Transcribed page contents
===
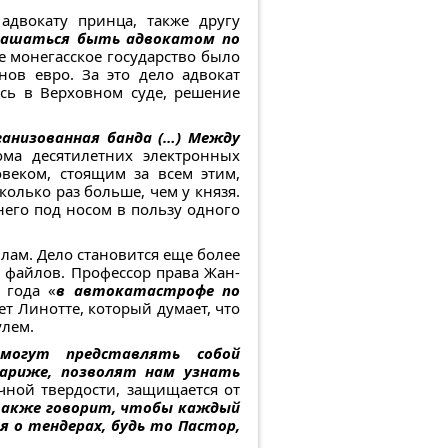
адвокату принца, также другу
глашаться быть адвокатом по
ое монегасское государство было
ов евро. За это дело адвокат
сь в Верховном суде, решение
ганизованная банда (…) Между
ома десятилетних электронных
овеком, стоящим за всем этим,
колько раз больше, чем у князя.
него под носом в пользу одного
йлам. Дело становится еще более
 файлов. Профессор права Жан-
 года «
в автокатастрофе по
ет Линотте, который думает, что
улем.
могут представлять собой
Париже, позволят нам узнать
чной твердости, защищается от
 также говорит, чтобы каждый
я о тендерах, будь то Пастор,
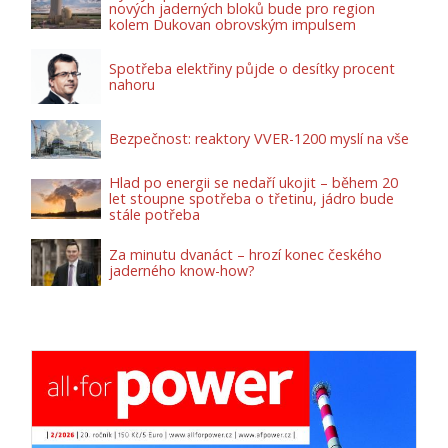
nových jaderných bloků bude pro region
kolem Dukovan obrovským impulsem
Spotřeba elektřiny půjde o desítky procent
nahoru
Bezpečnost: reaktory VVER-1200 myslí na vše
Hlad po energii se nedaří ukojit – během 20
let stoupne spotřeba o třetinu, jádro bude
stále potřeba
Za minutu dvanáct – hrozí konec českého
jaderného know-how?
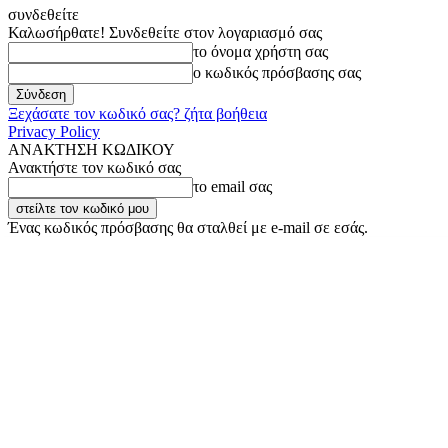
συνδεθείτε
Καλωσήρθατε! Συνδεθείτε στον λογαριασμό σας
το όνομα χρήστη σας
ο κωδικός πρόσβασης σας
Ξεχάσατε τον κωδικό σας? ζήτα βοήθεια
Privacy Policy
ΑΝΑΚΤΗΣΗ ΚΩΔΙΚΟΥ
Ανακτήστε τον κωδικό σας
το email σας
Ένας κωδικός πρόσβασης θα σταλθεί με e-mail σε εσάς.
Πέμπτη, 6 Αυγούστου, 2026
Σύνδεση / Εγγραφή
Buy now!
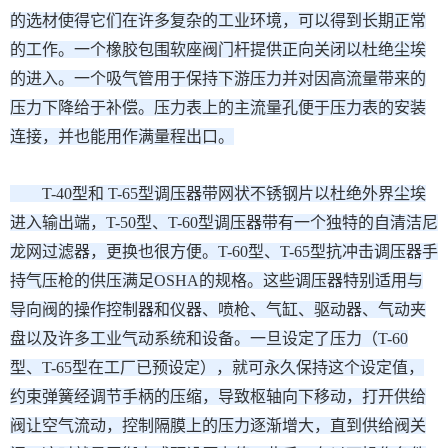
的选材使得它们在许多复杂的工业环境，可以得到长期正常
的工作。一个橡胶包围软座阀门杆提供正向关闭以杜绝尘埃
的进入。一个吸气管用于保持下游压力并对因高流量带来的
压力下降给于补偿。压力表上的主流量孔便于压力表的安装
连接，并也能用作满量程出口。
T-40型和 T-65型调压器带网状不锈钢片以杜绝外界尘埃
进入输出端，T-50型、T-60型调压器带有一个独特的自清洁尼
龙网过滤器，更换也很方便。T-60型、T-65型抗冲击调压器手
持气压枪的供压满足OSHA的规格。这些调压器特别适用与
导向阀的操作控制器和仪器、喷枪、气缸、驱动器、气动夹
盘以及许多工业气动系统和设备。一旦设定了压力（T-60
型、T-65型在工厂已预设定），就可永久保持这个设定值，
约束弹簧经调节手柄的压缩，导致枢轴向下移动，打开供给
阀让空气流动，控制隔膜上的压力逐渐增大，直到供给阀关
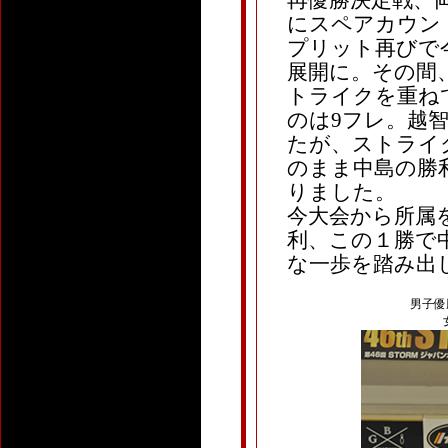
再優勝決定戦、
にスペアカウント
プリット再びで
展開に。その間
トライクを重ね
のは9フレ。越
たが、ストライ
のまま中島の勝
りました。
今大会から所属
利、この１勝で
な一歩を踏み出
男子優勝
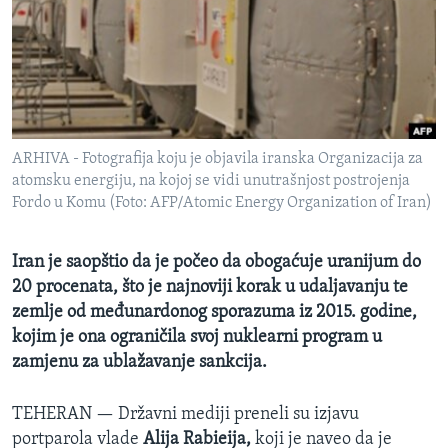
MAGAZIN
O GLASU AMERIKE
Learning English
ARHIVA - Fotografija koju je objavila iranska Organizacija za
PRATITE NAS
atomsku energiju, na kojoj se vidi unutrašnjost postrojenja
Fordo u Komu (Foto: AFP/Atomic Energy Organization of Iran)
Jezici
Iran je saopštio da je počeo da obogaćuje uranijum do
20 procenata, što je najnoviji korak u udaljavanju te
zemlje od međunardonog sporazuma iz 2015. godine,
kojim je ona ograničila svoj nuklearni program u
zamjenu za ublažavanje sankcija.
TEHERAN —
Državni mediji preneli su izjavu
portparola vlade
Alija Rabieija,
koji je naveo da je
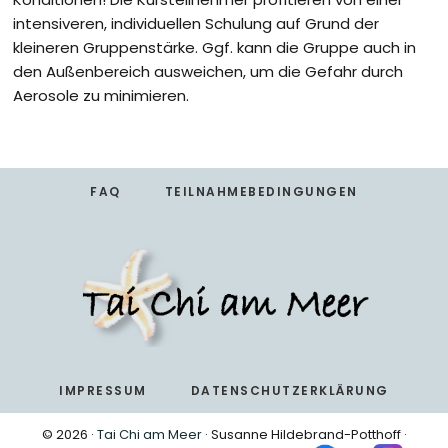
intensiveren, individuellen Schulung auf Grund der
kleineren Gruppenstärke. Ggf. kann die Gruppe auch in
den Außenbereich ausweichen, um die Gefahr durch
Aerosole zu minimieren.
Footer
FAQ
TEILNAHMEBEDINGUNGEN
IMPRESSUM
DATENSCHUTZERKLÄRUNG
© 2026 ·
Tai Chi am Meer
· Susanne Hildebrand-Potthoff ·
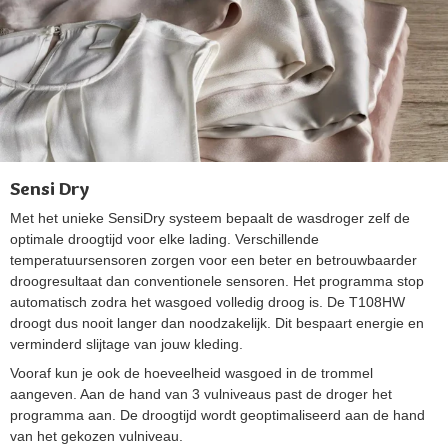
Sensi Dry
Met het unieke SensiDry systeem bepaalt de wasdroger zelf de
optimale droogtijd voor elke lading. Verschillende
temperatuursensoren zorgen voor een beter en betrouwbaarder
droogresultaat dan conventionele sensoren. Het programma stop
automatisch zodra het wasgoed volledig droog is. De T108HW
droogt dus nooit langer dan noodzakelijk. Dit bespaart energie en
verminderd slijtage van jouw kleding.
Vooraf kun je ook de hoeveelheid wasgoed in de trommel
aangeven. Aan de hand van 3 vulniveaus past de droger het
programma aan. De droogtijd wordt geoptimaliseerd aan de hand
van het gekozen vulniveau.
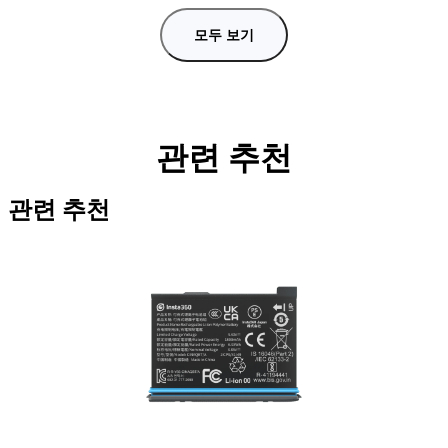
모두 보기
관련 추천
관련 추천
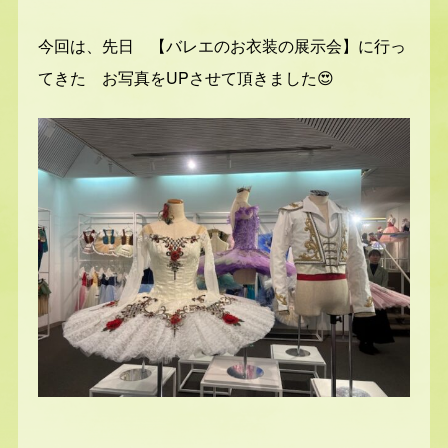
今回は、先日 【バレエのお衣装の展示会】に行っ
てきた お写真をUPさせて頂きました😍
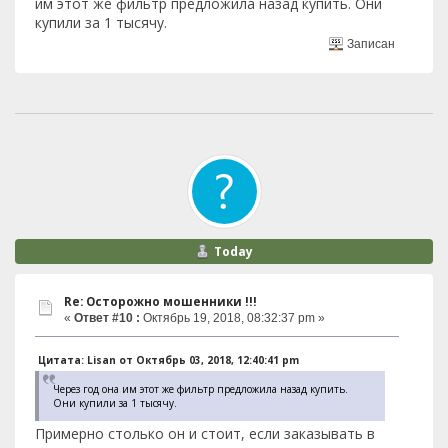
им этот же фильтр предложила назад купить. Они
купили за 1 тысячу.
Записан
Today
Re: Осторожно мошенники !!!
«
Ответ #10 :
Октябрь 19, 2018, 08:32:37 pm »
Цитата: Lisan от Октябрь 03, 2018, 12:40:41 pm
Через год она им этот же фильтр предложила назад купить.
Они купили за 1 тысячу.
Примерно столько он и стоит, если заказывать в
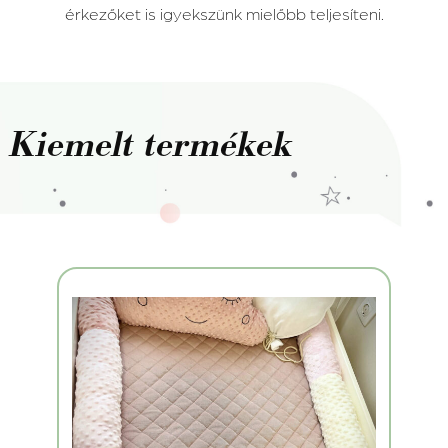
érkezőket is igyekszünk mielőbb teljesíteni.
Kiemelt termékek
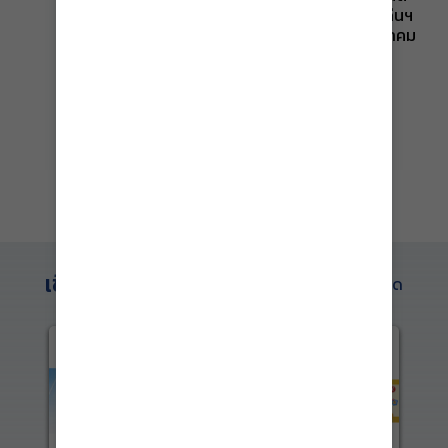
สิทธิเด็ก - มีหนังสือด่วนที่สุดถึงนา
ระยะเวลาการสมัครบุคคลและองค์กรที่มีผลงานดีเด่นฯ
ยกฯ ขอให้ทบทวนการยุบเลิก
ระหว่างวันที่ 16 เมษายน 2569 จนถึงวันที่ 15 กรกฎาคม
ธนาคารที่ดิน และปรับปรุงกลไกการ
2569 นั้น ...
แก้ไขปัญหาความเหลื่อมล้ำด้านที่ดิน
อ่านเพิ่มเติม
ของประเทศ
ดูทั้งหมด
เชื่อมโยงภายนอก
ดูทั้งหมด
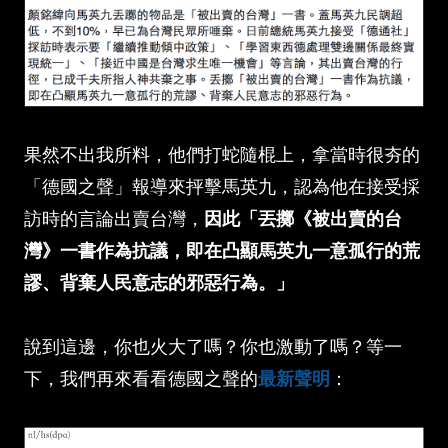
果然不出我所料，他們打蛇隨棍上，拿當時很夯的
「德國之聲」報導來抨擊馬英九，認為他在接受採
訪時的言論出賣台灣，
因此「丟擲《被出賣的台
灣》一書作為抗議，即在凸顯馬英九一意孤行的荒
謬、背棄人民意志的邪惡行為。」
說到這邊，你也火大了嗎？你也激動了嗎？等一
下，我們再來看看德國之聲的
最新聲明
：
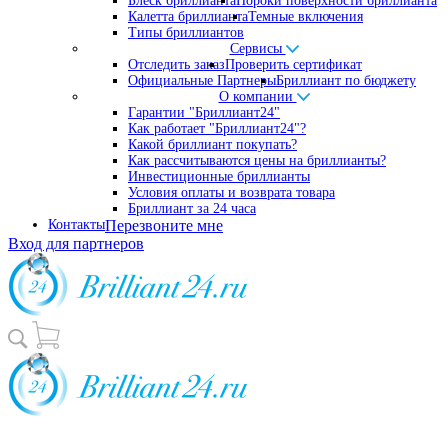
Блеск бриллианта
Пороки поверхности бриллианта
Калетта бриллианта
Темные включения
Типы бриллиантов
Сервисы
Отследить заказ
Проверить сертификат
Официальные Партнеры
Бриллиант по бюджету
О компании
Гарантии "Бриллиант24"
Как работает "Бриллиант24"?
Какой бриллиант покупать?
Как рассчитываются цены на бриллианты?
Инвестиционные бриллианты
Условия оплаты и возврата товара
Бриллиант за 24 часа
Контакты
Перезвоните мне
Вход для партнеров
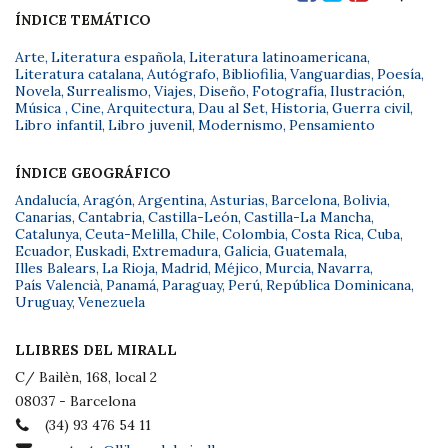
ÍNDICE TEMÁTICO
Arte
,
Literatura española
,
Literatura latinoamericana
,
Literatura catalana
,
Autógrafo
,
Bibliofilia
,
Vanguardias
,
Poesía
,
Novela
,
Surrealismo
,
Viajes
,
Diseño
,
Fotografía
,
Ilustración
,
Música
,
Cine
,
Arquitectura
,
Dau al Set
,
Historia
,
Guerra civil
,
Libro infantil
,
Libro juvenil
,
Modernismo
,
Pensamiento
ÍNDICE GEOGRÁFICO
Andalucía
,
Aragón
,
Argentina
,
Asturias
,
Barcelona
,
Bolivia
,
Canarias
,
Cantabria
,
Castilla-León
,
Castilla-La Mancha
,
Catalunya
,
Ceuta-Melilla
,
Chile
,
Colombia
,
Costa Rica
,
Cuba
,
Ecuador
,
Euskadi
,
Extremadura
,
Galicia
,
Guatemala
,
Illes Balears
,
La Rioja
,
Madrid
,
Méjico
,
Murcia
,
Navarra
,
País Valencià
,
Panamá
,
Paraguay
,
Perú
,
República Dominicana
,
Uruguay
,
Venezuela
LLIBRES DEL MIRALL
C/ Bailèn, 168, local 2
08037 - Barcelona
(34) 93 476 54 11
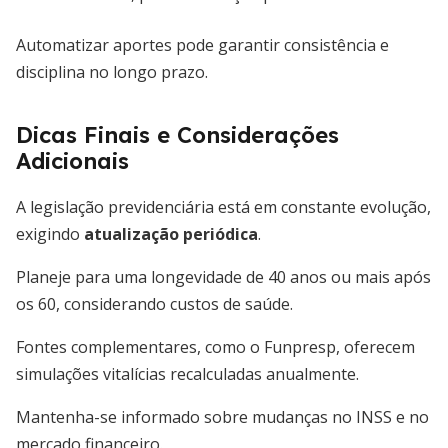
Automatizar aportes pode garantir consistência e
disciplina no longo prazo.
Dicas Finais e Considerações
Adicionais
A legislação previdenciária está em constante evolução,
exigindo
atualização periódica
.
Planeje para uma longevidade de 40 anos ou mais após
os 60, considerando custos de saúde.
Fontes complementares, como o Funpresp, oferecem
simulações vitalícias recalculadas anualmente.
Mantenha-se informado sobre mudanças no INSS e no
mercado financeiro.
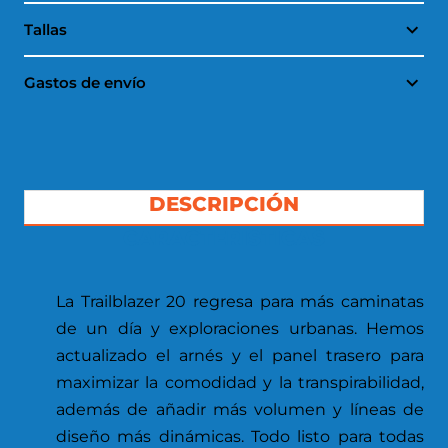
Tallas
Gastos de envío
DESCRIPCIÓN
CARACTERÍSTICAS
La Trailblazer 20 regresa para más caminatas
de un día y exploraciones urbanas. Hemos
actualizado el arnés y el panel trasero para
maximizar la comodidad y la transpirabilidad,
además de añadir más volumen y líneas de
diseño más dinámicas. Todo listo para todas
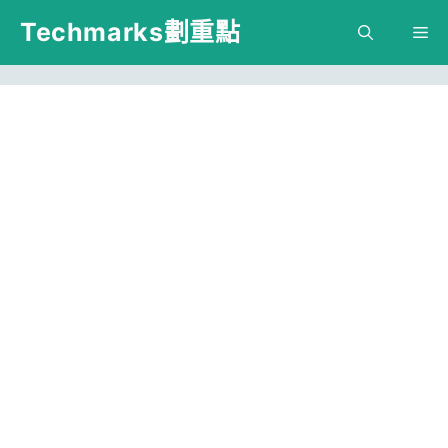
跳
Techmarks劃重點
M
至
主
要
內
容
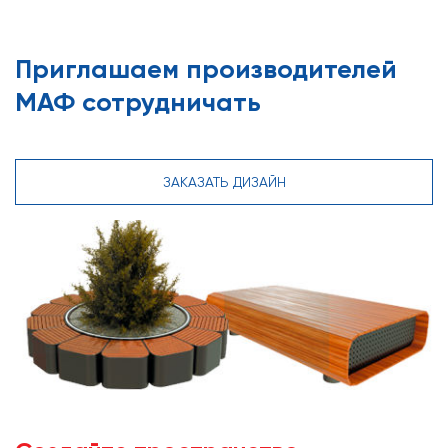
Приглашаем производителей
МАФ сотрудничать
ЗАКАЗАТЬ ДИЗАЙН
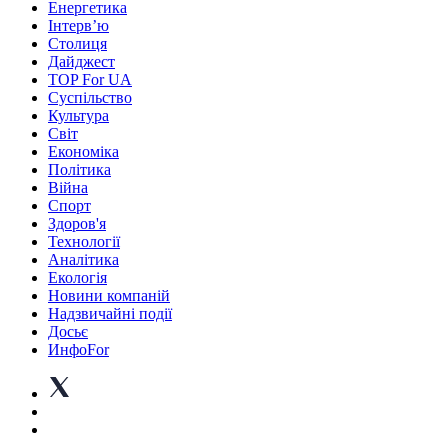
Енергетика
Інтерв’ю
Столиця
Дайджест
TOP For UA
Суспiльство
Культура
Світ
Економіка
Політика
Війна
Спорт
Здоров'я
Технології
Аналітика
Екологія
Новини компаній
Надзвичайні події
Досьє
ИнфоFor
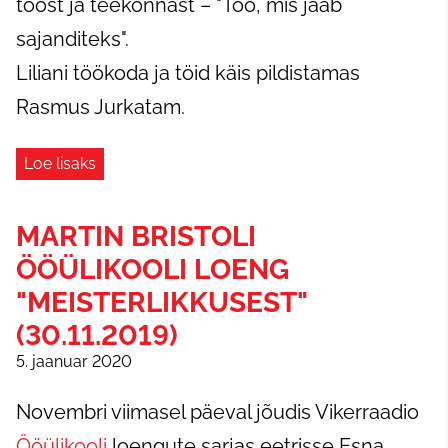
tööst ja teekonnast – "Töö, mis jääb
sajanditeks".
Liliani töökoda ja töid käis pildistamas
Rasmus Jurkatam.
Loe lisaks
MARTIN BRISTOLI
ÖÖÜLIKOOLI LOENG
"MEISTERLIKKUSEST"
(30.11.2019)
5. jaanuar 2020
Novembri viimasel päeval jõudis Vikerraadio
Ööülikooli
loengute sarjas eetrisse Esna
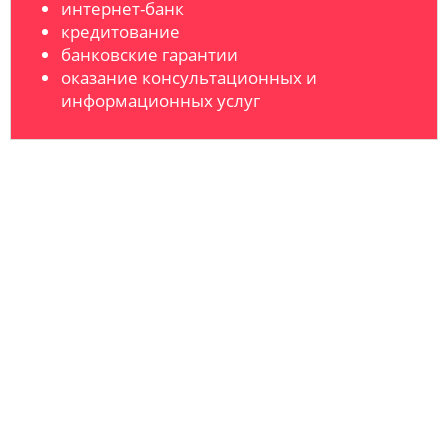
интернет-банк
кредитование
банковские гарантии
оказание консультационных и
информационных услуг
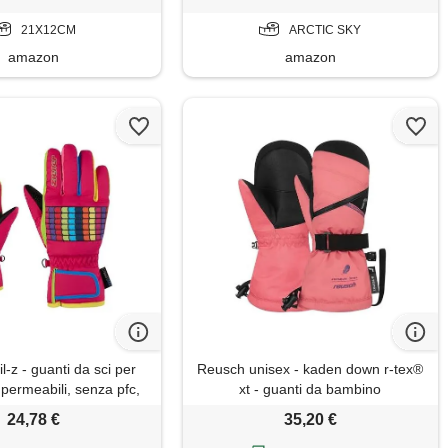
21X12CM
ARCTIC SKY
amazon
amazon
l-z - guanti da sci per
Reusch unisex - kaden down r-tex®
permeabili, senza pfc,
xt - guanti da bambino
rosa pop, 3
24,78 €
35,20 €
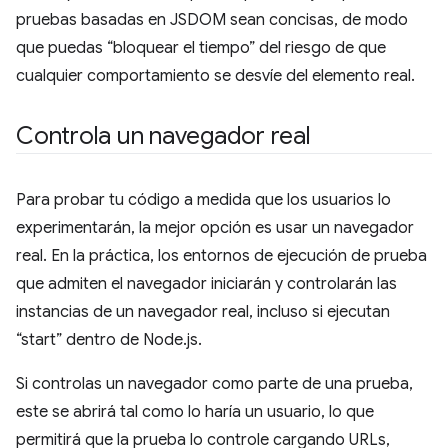
pruebas basadas en JSDOM sean concisas, de modo
que puedas “bloquear el tiempo” del riesgo de que
cualquier comportamiento se desvíe del elemento real.
Controla un navegador real
Para probar tu código a medida que los usuarios lo
experimentarán, la mejor opción es usar un navegador
real. En la práctica, los entornos de ejecución de prueba
que admiten el navegador iniciarán y controlarán las
instancias de un navegador real, incluso si ejecutan
“start” dentro de Node.js.
Si controlas un navegador como parte de una prueba,
este se abrirá tal como lo haría un usuario, lo que
permitirá que la prueba lo controle cargando URLs,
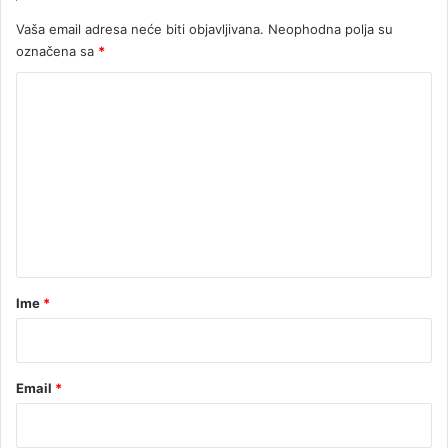
Vaša email adresa neće biti objavljivana.
Neophodna polja su
označena sa
*
K
o
m
e
n
t
a
r
Ime
*
*
Email
*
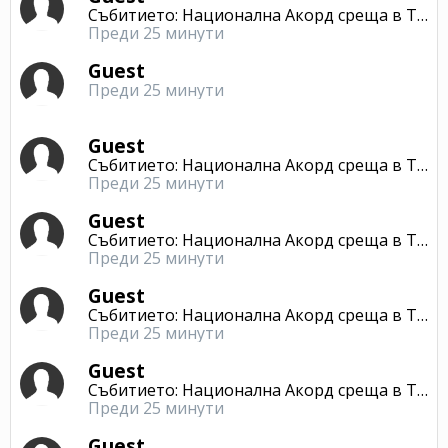
Събитието: Национална Акорд среща в Търново
Преди 25 минути
Guest
Преди 25 минути
Guest
Събитието: Национална Акорд среща в Търново
Преди 25 минути
Guest
Събитието: Национална Акорд среща в Търново
Преди 25 минути
Guest
Събитието: Национална Акорд среща в Търново
Преди 25 минути
Guest
Събитието: Национална Акорд среща в Търново
Преди 25 минути
Guest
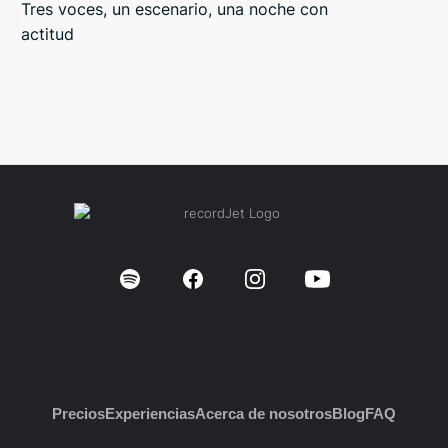
Tres voces, un escenario, una noche con
actitud
Precios
Experiencias
Acerca de nosotros
Blog
FAQ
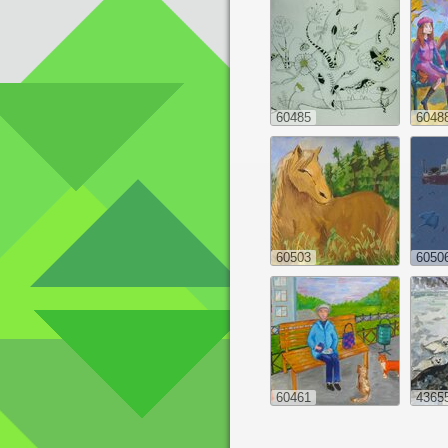
60485
6048
60503
6050
60461
4365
===
Activity |
Reproduce the records from the line containing "pruebas basadas en" through the end of the records, including both ends. Leave the pictures out of your answer.

Answer to the exercise |
pruebas basadas en JSDOM sean concisas, de modo
que puedas “bloquear el tiempo” del riesgo de que
cualquier comportamiento se desvíe del elemento real.
Controla un navegador real
Para probar tu código a medida que los usuarios lo
experimentarán, la mejor opción es usar un navegador
real. En la práctica, los entornos de ejecución de prueba
que admiten el navegador iniciarán y controlarán las
instancias de un navegador real, incluso si ejecutan
“start” dentro de Node.js.
Si controlas un navegador como parte de una prueba,
este se abrirá tal como lo haría un usuario, lo que
permitirá que la prueba lo controle cargando URLs,
Vaša email adresa neće biti objavljivana.
Neophodna polja su
označena sa
*
K
o
m
e
n
t
a
r
Ime
*
*
Email
*
Събитието: Национална Акорд среща в Търново
Преди 25 минути
Guest
Преди 25 минути
Guest
Събитието: Национална Акорд среща в Търново
Преди 25 минути
Guest
Събитието: Национална Акорд среща в Търново
Преди 25 минути
Guest
Събитието: Национална Акорд среща в Търново
Преди 25 минути
Guest
Събитието: Национална Акорд среща в Търново
Преди 25 минути
Guest
Tres voces, un escenario, una noche con
actitud
Precios
Experiencias
Acerca de nosotros
Blog
FAQ
60485
6048
60503
6050
60461
4365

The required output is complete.